▶ [Complete the following]
1) Quote the Mt. Rock Dutton hunting thread word for word, everything from "There is only" down to "in those canyons.".
2) Extend the forum thread on hunting Mt. Rock Dutton by writing what comes after its last post.

▶ [Given text]
# Mt. Rock Dutton



## Donk50cal (Mar 22, 2013)

So... I drew this early rifle tag from the expo and would greatly appreciate any and all info on this unit.


----------



## Bax* (Dec 14, 2008)

Welcome to the forum and congratulations on yous draw.

Can you be more specific on what you are asking for help with? You likely can get some good info here, but it wont be spoon fed either.


----------



## bowhunt3r4l1f3 (Jan 12, 2011)

Well here's the map: http://wildlife.utah.gov/maps/public/de ... ary_id=125 
I've personally never hunted it but you can tell that the water source is pretty centralized in the area. I'd start there. Pick one of the main drainage's, get up high, and start glassing. I'm sure there's elk in just about every drainage. Or feel free to send me a few hundos and I'll go find em for you


----------



## Donk50cal (Mar 22, 2013)

I have horses and atvs, but right now i would not even know which side to unload on to even begin. Can anyone give me a snow report, so I know when I will be able to have access to the roads? I hope to make several trips down through the summer to familiarize myself as much as possible.


----------



## utahbigbull (May 9, 2012)

"Can anyone give me a snow report, so I know when I will be able to have access to the roads?"

There is only one road taking you along the top of that rock. All others ar in the lower lands. Had a muzzy tag in '10. Get in shape, glass, glass, glass and find the bull you want before diving in those canyons.

Good luck!


----------



## duckhunter1096 (Sep 25, 2007)

Bax* said:


> Welcome to the forum and congratulations on yous draw.
> 
> Can you be more specific on what you are asking for help with? You likely can get some good info here, but it wont be spoon fed either.


I'm actually shocked that he's gotten the amount of information that has been given. The people on here are usually MUCH more tight-lipped than this... Often times, being quite A-hole-ish about it.

Myself, I have no info on this mountain... Sorry. Good luck on your hunt!


----------



## Kingfisher (Jul 25, 2008)

still 40 inches of snow up on top at jones corral ranger station...
http://www.wcc.nrcs.usda.gov/reportGene ... AVG::value

has not begun to melt yet. access road - only one, from antimony up and down cottonwood creek or from cottonwood creek (south end) to antimony. there is another road on the south end that makes a loop but elk dont get in there till later in the year. no real side roads off the main one. elk winter on both the west and east sides and move up and around. snow density at the jones corral site is at 29% right now, needs to get to about 40% to start melt - you are several weeks away from that, then it will take a few weeks to a month to melt off and then you will still have drifts in the shaded areas. so, in late may, early june you will likely be able to make the complete loop.

last year jones melted out at the beginning of may, see here for comparison graph
http://www.wcc.nrcs.usda.gov/cgibin/wyg ... L&state=UT

this will show you last year compared to this year.


----------



## Kingfisher (Jul 25, 2008)

can anyone give me a snow report... sheesh. of course. the snownerd is alive and well.

▶ [Dataset extract]
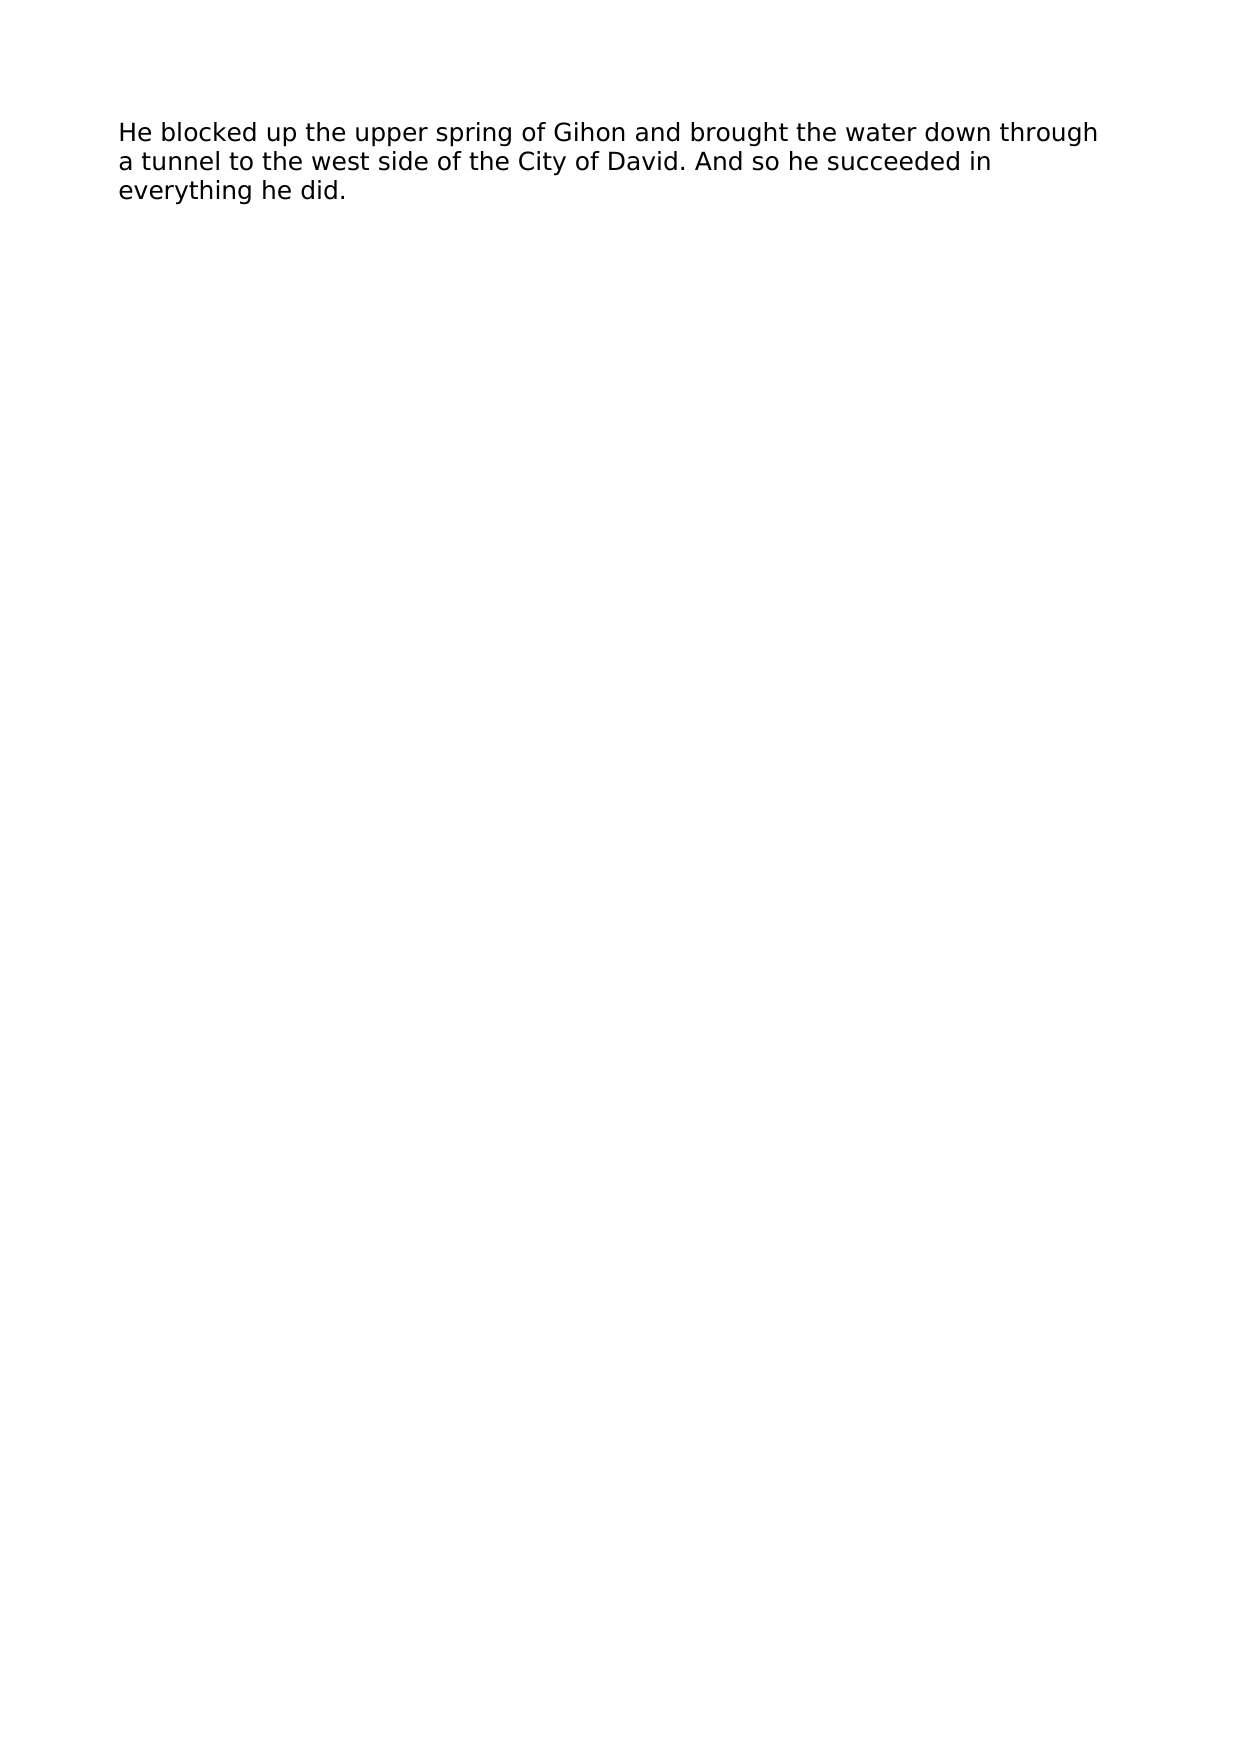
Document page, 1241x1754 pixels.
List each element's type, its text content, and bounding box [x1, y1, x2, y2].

text He blocked up the upper spring of Gihon and brought the water down through a tunnel to the west side of the City of David. And so he succeeded in everything he did. [118, 118, 1122, 206]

▶ [Answer list]
1)
There is only one road taking you along the top of that rock. All others ar in the lower lands. Had a muzzy tag in '10. Get in shape, glass, glass, glass and find the bull you want before diving in those canyons.

2)
head down now, do some fishing at otter creek, do some glassing in the pinyon juniper, hike up some of the side canyons to the snow line, see the winter grounds, find the bachelor bulls lying in the sun on the south slopes, select the one you want, tag him with some pink ribbon (around the neck, not on the antlers) and go back this fall and pick him up.


----------



## #1DEER 1-I (Sep 10, 2007)

We'll bust out your horses because this mountain is very limited access. It has 2 main roads up it and besides that there is almost no other roads. Cool unit but you be walking or riding most the time.


----------



## Donk50cal (Mar 22, 2013)

But why pink ribbon? LMAO! How is the elk herd doing? I have heard and read mixed reviews of the last few years. How long does it take to drive the loop?


----------



## TopofUtahArcher (Sep 9, 2009)

PM me about it and we'll have a good ol chat. I am not tight lipped, but I don't like people flaming on a forum just because they think they own the specific place on a public piece of ground I might suggest you hunt. :0 Good tag to have.


----------



## Dweeker10 (Dec 10, 2012)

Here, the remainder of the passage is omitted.